Task to complete
The records must be retyped exactly, with no pictures included.

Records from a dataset
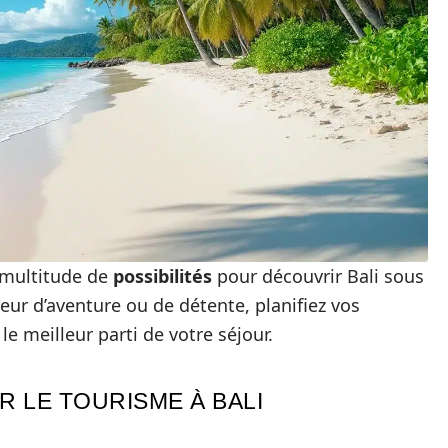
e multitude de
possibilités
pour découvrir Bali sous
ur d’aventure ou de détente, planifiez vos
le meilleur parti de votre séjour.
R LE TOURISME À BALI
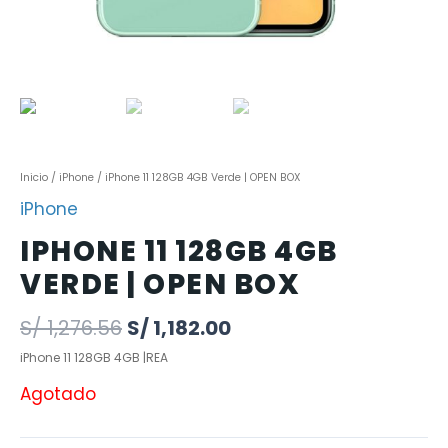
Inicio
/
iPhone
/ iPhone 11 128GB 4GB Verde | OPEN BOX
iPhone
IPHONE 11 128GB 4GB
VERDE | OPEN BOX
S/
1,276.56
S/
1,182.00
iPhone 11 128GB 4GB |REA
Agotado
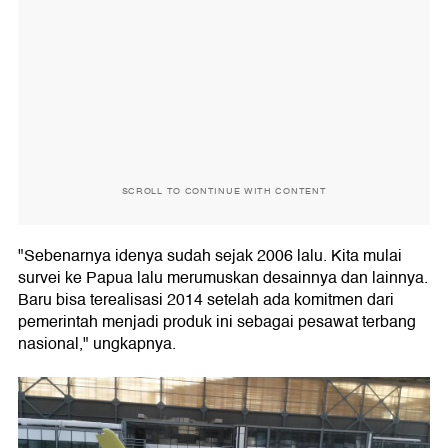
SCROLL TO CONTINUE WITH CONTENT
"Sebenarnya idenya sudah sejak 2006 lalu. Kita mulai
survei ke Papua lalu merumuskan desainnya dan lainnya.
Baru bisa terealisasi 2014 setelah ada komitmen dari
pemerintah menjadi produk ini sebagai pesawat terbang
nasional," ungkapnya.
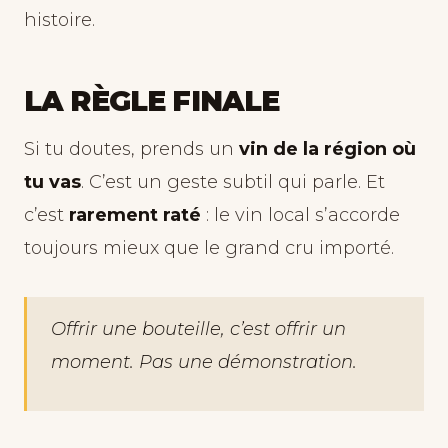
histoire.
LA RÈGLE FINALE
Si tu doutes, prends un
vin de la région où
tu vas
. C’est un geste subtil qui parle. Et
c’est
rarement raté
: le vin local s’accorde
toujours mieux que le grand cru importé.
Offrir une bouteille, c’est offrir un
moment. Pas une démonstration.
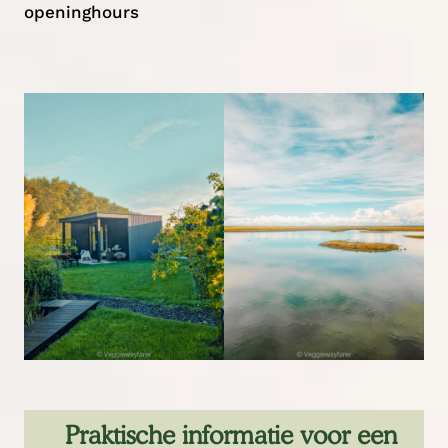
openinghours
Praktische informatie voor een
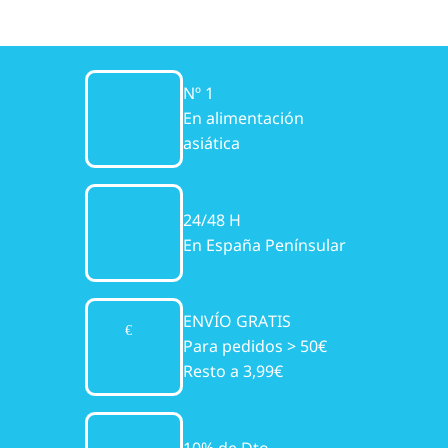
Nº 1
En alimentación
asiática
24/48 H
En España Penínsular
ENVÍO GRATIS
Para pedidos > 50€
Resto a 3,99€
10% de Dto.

Finished task
e multitude de
possibilités
pour découvrir Bali sous
ur d’aventure ou de détente, planifiez vos
le meilleur parti de votre séjour.
R LE TOURISME À BALI
Inicio
/
iPhone
/ iPhone 11 128GB 4GB Verde | OPEN BOX
iPhone
IPHONE 11 128GB 4GB
VERDE | OPEN BOX
S/
1,276.56
S/
1,182.00
iPhone 11 128GB 4GB |REA
Agotado
SCROLL TO CONTINUE WITH CONTENT
"Sebenarnya idenya sudah sejak 2006 lalu. Kita mulai
survei ke Papua lalu merumuskan desainnya dan lainnya.
Baru bisa terealisasi 2014 setelah ada komitmen dari
pemerintah menjadi produk ini sebagai pesawat terbang
nasional," ungkapnya.
histoire.
LA RÈGLE FINALE
Si tu doutes, prends un
vin de la région où
tu vas
. C’est un geste subtil qui parle. Et
c’est
rarement raté
: le vin local s’accorde
toujours mieux que le grand cru importé.
Offrir une bouteille, c’est offrir un
moment. Pas une démonstration.
openinghours
Praktische informatie voor een
Nº 1
En alimentación
asiática
24/48 H
En España Penínsular
ENVÍO GRATIS
Para pedidos > 50€
Resto a 3,99€
10% de Dto.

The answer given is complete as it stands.